3. Kellogg’s Presto Pizza
Kellogg’s introduced their fruit-filled Pop Tart toaster pastries in 1964, and the rectangular breakfast treat flew off grocers’ shelves as quickly as they could be stocked. The company decided to expand on the concept and presented Presto Pizza in 1971, a non-refrigerated tomato sauce-filled pastry that was similar in everything but name to their Pop Tarts. But Presto Pizza never really caught on for some reason (maybe it was because there was more dough than filling, leaving the end product a little dry and tasteless) and was soon discontinued.
4. Big Al Luccioni’s Pizza Kits
As the spokesman for Iron City Beer, Big Al Luccioni’s smiling mug was a familiar face to Pittsburgh natives in the 1970s. The draft specialist had been working for the Pittsburgh Brewing Company since 1954 and the combination of his outgoing personality and intricate beer expertise led to him appearing in TV commercials and on billboards selling the city’s trademark suds. In the mid-1970s he launched his own line of refrigerated Pizza Kits, which included two olive oil-coated crusts, thick tomato sauce, and four different cheeses.

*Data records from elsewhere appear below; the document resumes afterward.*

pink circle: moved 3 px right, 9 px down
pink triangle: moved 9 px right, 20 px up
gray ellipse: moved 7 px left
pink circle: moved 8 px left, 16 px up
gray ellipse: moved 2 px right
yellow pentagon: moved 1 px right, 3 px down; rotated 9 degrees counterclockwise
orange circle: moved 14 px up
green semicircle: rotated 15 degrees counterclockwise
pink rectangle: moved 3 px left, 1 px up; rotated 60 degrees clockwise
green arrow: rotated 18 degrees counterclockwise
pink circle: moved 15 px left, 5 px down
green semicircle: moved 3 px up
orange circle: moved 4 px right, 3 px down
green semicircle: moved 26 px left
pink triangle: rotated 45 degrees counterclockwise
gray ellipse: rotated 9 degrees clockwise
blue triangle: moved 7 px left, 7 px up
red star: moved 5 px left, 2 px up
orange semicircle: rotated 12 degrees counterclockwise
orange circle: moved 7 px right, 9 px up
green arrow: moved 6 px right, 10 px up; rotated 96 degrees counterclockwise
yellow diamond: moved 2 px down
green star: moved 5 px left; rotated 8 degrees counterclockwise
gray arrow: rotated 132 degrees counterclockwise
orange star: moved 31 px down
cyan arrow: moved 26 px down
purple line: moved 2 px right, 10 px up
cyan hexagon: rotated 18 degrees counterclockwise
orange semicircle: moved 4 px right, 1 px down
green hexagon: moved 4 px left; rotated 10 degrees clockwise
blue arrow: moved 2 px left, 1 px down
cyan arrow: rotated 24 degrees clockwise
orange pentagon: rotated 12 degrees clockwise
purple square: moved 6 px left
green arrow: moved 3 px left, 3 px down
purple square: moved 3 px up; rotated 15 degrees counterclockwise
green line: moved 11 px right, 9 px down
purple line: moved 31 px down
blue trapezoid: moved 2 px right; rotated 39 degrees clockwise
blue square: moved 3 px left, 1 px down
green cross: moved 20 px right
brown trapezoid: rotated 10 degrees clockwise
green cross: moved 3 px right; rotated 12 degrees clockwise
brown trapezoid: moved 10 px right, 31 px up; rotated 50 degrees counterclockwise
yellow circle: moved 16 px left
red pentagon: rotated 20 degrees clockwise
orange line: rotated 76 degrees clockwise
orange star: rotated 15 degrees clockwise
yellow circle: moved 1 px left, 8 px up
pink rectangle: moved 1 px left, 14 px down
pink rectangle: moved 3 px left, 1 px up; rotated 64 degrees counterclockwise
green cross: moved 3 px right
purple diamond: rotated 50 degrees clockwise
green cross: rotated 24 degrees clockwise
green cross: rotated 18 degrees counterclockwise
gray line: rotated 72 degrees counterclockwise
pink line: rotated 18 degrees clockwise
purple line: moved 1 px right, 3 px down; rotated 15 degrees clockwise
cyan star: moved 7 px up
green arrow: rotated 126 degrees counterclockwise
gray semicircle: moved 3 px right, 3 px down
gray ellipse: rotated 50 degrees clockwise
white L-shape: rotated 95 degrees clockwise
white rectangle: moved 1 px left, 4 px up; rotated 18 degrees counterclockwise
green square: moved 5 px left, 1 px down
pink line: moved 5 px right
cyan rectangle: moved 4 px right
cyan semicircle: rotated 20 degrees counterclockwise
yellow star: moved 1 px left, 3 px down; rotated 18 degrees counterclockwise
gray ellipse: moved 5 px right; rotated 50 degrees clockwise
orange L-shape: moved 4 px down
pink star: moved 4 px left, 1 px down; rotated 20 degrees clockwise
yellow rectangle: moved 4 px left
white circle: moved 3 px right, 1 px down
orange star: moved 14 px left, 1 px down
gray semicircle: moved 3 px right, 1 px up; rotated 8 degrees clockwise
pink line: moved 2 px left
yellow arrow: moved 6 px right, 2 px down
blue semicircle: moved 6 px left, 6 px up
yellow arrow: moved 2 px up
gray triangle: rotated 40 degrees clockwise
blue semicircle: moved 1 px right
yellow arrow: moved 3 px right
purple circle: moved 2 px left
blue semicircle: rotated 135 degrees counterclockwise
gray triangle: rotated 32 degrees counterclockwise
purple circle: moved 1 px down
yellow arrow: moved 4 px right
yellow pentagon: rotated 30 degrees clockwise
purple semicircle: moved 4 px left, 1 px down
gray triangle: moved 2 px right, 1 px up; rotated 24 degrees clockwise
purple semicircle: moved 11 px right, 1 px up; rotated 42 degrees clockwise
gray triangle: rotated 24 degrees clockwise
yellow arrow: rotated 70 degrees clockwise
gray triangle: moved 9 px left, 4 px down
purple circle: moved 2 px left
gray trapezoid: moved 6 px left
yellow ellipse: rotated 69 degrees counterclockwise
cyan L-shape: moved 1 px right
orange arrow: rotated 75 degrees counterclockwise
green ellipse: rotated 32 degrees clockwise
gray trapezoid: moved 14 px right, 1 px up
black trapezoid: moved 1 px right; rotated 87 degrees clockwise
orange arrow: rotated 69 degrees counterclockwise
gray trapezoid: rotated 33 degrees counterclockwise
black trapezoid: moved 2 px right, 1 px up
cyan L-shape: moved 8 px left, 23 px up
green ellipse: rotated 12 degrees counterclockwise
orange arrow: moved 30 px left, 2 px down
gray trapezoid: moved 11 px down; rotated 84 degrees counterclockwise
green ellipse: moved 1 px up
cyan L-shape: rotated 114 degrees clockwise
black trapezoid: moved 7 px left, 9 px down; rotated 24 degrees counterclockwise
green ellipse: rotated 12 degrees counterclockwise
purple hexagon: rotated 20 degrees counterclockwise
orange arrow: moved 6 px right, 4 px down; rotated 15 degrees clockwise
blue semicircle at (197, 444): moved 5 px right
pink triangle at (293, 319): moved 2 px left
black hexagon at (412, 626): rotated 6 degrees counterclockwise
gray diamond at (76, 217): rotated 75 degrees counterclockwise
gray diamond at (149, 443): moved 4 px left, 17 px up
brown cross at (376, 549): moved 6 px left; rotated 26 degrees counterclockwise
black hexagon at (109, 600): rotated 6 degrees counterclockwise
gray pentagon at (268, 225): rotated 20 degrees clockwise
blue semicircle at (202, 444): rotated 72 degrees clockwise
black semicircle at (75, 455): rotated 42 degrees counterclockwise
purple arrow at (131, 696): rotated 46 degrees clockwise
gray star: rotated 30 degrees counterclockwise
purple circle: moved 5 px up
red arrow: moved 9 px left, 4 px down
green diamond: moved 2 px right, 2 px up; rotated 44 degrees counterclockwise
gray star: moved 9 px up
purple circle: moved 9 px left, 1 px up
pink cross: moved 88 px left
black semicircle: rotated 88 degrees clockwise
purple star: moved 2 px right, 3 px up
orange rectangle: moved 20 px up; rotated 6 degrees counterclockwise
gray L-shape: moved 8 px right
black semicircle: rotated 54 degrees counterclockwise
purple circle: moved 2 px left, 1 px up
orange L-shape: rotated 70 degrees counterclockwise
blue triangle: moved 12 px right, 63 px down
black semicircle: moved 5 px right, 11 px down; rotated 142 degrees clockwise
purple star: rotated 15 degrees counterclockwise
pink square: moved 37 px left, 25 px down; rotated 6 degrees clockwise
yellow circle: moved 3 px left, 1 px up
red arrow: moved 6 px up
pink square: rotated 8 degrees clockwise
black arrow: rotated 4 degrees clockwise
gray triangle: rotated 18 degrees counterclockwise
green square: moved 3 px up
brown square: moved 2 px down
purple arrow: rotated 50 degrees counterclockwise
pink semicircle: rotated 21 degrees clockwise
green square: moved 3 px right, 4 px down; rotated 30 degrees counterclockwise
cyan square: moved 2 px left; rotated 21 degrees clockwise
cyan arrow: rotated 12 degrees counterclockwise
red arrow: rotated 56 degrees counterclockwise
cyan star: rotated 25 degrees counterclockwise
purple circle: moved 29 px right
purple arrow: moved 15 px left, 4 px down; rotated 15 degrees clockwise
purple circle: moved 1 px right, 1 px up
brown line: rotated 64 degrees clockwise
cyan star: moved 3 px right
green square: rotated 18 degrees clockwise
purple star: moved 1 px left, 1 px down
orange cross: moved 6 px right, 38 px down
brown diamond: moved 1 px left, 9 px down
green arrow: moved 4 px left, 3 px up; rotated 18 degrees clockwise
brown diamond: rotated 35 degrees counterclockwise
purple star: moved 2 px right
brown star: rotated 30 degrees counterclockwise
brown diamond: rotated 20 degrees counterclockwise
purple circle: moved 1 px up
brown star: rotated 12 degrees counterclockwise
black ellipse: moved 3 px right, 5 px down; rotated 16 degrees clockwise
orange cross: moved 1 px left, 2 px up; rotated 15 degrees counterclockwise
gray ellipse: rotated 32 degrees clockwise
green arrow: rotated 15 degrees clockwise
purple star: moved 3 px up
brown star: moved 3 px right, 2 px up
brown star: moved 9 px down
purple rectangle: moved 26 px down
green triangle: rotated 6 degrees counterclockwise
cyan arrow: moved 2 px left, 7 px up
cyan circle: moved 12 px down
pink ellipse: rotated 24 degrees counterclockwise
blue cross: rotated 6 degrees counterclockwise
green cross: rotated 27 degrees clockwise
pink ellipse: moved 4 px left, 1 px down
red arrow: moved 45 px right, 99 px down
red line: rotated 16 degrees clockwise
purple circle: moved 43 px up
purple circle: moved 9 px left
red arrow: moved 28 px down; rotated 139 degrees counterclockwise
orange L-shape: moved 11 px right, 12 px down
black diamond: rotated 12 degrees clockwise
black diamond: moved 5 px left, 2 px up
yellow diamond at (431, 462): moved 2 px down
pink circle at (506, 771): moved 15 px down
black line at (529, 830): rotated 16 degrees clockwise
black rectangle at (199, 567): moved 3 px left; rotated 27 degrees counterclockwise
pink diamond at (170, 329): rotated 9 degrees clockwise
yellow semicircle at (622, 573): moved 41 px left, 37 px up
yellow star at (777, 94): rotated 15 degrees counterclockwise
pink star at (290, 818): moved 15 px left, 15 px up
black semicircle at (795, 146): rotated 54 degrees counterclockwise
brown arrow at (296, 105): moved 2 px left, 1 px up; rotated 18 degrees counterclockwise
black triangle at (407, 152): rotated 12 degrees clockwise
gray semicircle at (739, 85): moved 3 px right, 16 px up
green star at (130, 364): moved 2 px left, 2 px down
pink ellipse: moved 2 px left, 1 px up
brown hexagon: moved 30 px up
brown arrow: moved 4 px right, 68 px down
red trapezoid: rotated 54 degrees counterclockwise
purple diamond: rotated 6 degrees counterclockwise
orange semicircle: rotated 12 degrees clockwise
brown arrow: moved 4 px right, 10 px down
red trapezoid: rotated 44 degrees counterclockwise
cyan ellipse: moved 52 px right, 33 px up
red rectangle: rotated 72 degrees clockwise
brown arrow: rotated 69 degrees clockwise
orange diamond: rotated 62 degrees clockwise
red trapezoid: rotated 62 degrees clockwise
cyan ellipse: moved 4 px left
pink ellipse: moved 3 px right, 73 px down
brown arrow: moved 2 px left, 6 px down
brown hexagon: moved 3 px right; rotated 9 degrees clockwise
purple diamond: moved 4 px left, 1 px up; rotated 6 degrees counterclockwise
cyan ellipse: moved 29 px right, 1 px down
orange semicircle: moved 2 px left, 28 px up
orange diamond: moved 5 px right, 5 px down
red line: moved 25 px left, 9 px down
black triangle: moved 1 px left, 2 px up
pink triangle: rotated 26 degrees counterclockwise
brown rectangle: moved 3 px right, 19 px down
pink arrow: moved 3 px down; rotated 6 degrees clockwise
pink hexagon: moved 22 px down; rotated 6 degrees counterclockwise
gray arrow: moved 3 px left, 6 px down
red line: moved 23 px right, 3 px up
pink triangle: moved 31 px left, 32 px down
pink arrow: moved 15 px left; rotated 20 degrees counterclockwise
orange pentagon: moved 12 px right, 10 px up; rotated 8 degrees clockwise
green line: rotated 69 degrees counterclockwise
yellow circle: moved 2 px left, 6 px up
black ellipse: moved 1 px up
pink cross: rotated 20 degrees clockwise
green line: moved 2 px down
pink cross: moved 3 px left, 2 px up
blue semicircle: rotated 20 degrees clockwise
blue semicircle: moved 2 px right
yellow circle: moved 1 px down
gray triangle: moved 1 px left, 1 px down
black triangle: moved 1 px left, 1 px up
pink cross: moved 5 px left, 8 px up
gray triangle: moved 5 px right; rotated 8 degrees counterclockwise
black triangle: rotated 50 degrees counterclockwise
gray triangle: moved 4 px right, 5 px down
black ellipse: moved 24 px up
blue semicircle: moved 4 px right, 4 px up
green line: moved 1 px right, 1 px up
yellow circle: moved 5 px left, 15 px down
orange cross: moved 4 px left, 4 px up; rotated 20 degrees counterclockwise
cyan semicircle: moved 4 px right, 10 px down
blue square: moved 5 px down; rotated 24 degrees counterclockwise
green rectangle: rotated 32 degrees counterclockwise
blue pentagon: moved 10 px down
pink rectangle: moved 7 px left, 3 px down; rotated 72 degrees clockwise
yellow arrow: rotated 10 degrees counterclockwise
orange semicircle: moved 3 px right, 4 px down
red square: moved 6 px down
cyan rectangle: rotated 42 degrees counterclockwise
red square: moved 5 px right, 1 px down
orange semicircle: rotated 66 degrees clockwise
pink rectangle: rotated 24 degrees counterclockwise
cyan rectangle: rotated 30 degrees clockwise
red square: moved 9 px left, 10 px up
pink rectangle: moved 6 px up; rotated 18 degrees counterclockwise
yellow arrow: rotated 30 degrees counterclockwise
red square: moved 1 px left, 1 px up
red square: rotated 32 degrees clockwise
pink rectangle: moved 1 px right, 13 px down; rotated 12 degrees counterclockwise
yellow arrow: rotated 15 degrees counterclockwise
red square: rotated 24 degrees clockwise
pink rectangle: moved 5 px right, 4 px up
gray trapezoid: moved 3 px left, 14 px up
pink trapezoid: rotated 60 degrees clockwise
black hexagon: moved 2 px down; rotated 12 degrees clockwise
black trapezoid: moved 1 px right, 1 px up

Big Al’s Kits were primarily an Upper Ohio Valley phenomenon, but even today many Pittsburghers reminisce on “Forgotten Food” forums about the unique flavor combination of the thick, spicy sauce and copious amounts of cheese contained in individual plastic bags (so much that there was plenty to spill during assembly and then clean up afterward).
5. Roman Frozen Pizza
In the early 1970s, 99 cents was considered the price barrier for frozen pizzas. Experts believed that consumers would take the trouble to buy the freshly-made version from a pizzeria rather than pay more than a dollar for a 10-inch frozen pie. Roman Products of New Jersey took a chance, however, when inflation was forcing their costs upward and making a $1.09 or more sticker price inevitable; they added some “deluxe” features to their product to justify the higher price. The company paid some major bucks to the Kelly, Nason advertising agency to perform surveys and assemble focus groups, and among their findings was that the Northeastern States preferred cheese pizza, Chicagoland loved sausage, and Detroit and the surrounding area was pepperoni territory. They also determined that consumers disliked the sometimes messy task of slicing their own pizzas, so another innovation Roman added was pre-slicing their pies into eight pieces, which they packaged in special perforated baking trays. The new, improved Roman frozen pizza debuted in June 1975 at a suggested retail price of $1.49 each. Sadly, the company overspent on all that market research and new packaging. It filed for bankruptcy in September 1975 and dissolved the following year.
6. Libby’s Spread ‘n Heat Pizza
The “Pizza” in the name of this product was a bit misleading; Libby’s Spread ‘n Heat was simply a flavored sauce sold in a smallish can. You had to provide the bread and the cheese. And the cooking process was a little more involved than the standard heat-and-serve convenience food: You first toasted a slice of bread (or an English muffin, if you liked a thicker crust) in the toaster, then slathered on the Libby’s Spread. Next you sprinkled the cheese of your choice on top and popped it into the toaster oven for another two or so minutes. But back in 1975 the folks at Libby’s were betting that consumers would prefer waiting three minutes for a slice of pizza bread versus the 30 minutes it took for a frozen pizza to cook. Libby’s wasn’t wrong with its prediction that consumers would buy a product that allowed them to concoct a reasonable facsimile of pizza out of a hamburger bun (Ragu's Pizza Quick Sauce would take off in the years to come), but for some reason the sauce never took off.